**** DATA IN THIS EXERCISE ****
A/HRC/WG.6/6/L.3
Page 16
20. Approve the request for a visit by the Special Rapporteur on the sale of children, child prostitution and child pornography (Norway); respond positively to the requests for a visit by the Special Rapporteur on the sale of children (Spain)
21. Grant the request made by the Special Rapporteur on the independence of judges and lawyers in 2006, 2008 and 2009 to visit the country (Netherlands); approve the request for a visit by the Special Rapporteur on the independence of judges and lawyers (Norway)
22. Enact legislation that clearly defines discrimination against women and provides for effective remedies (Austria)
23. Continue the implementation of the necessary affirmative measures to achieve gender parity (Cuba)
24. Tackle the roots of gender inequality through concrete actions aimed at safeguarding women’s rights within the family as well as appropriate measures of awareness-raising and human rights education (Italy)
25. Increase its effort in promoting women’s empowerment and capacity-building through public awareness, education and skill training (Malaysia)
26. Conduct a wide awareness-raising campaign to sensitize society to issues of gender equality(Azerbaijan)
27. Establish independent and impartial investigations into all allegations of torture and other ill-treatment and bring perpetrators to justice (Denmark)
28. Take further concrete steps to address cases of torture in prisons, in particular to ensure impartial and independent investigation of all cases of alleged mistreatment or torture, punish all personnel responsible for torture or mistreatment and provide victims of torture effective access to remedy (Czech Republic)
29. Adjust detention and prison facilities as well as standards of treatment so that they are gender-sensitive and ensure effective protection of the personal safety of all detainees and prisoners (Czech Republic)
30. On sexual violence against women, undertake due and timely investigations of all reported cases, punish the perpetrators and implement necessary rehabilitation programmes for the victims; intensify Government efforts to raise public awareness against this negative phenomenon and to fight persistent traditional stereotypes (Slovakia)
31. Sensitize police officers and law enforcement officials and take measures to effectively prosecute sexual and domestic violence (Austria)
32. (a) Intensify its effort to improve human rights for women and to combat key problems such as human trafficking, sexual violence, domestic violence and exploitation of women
****
_HOW TO COMPLETE THIS TASK:_ Both end lines included, restate word for word the lines above from the line with "28. Take further" to the line with "29. Adjust detention", and nothing else.

_WRITTEN ANSWER:_
28. Take further concrete steps to address cases of torture in prisons, in particular to ensure impartial and independent investigation of all cases of alleged mistreatment or torture, punish all personnel responsible for torture or mistreatment and provide victims of torture effective access to remedy (Czech Republic)
29. Adjust detention and prison facilities as well as standards of treatment so that they are gender-sensitive and ensure effective protection of the personal safety of all detainees and prisoners (Czech Republic)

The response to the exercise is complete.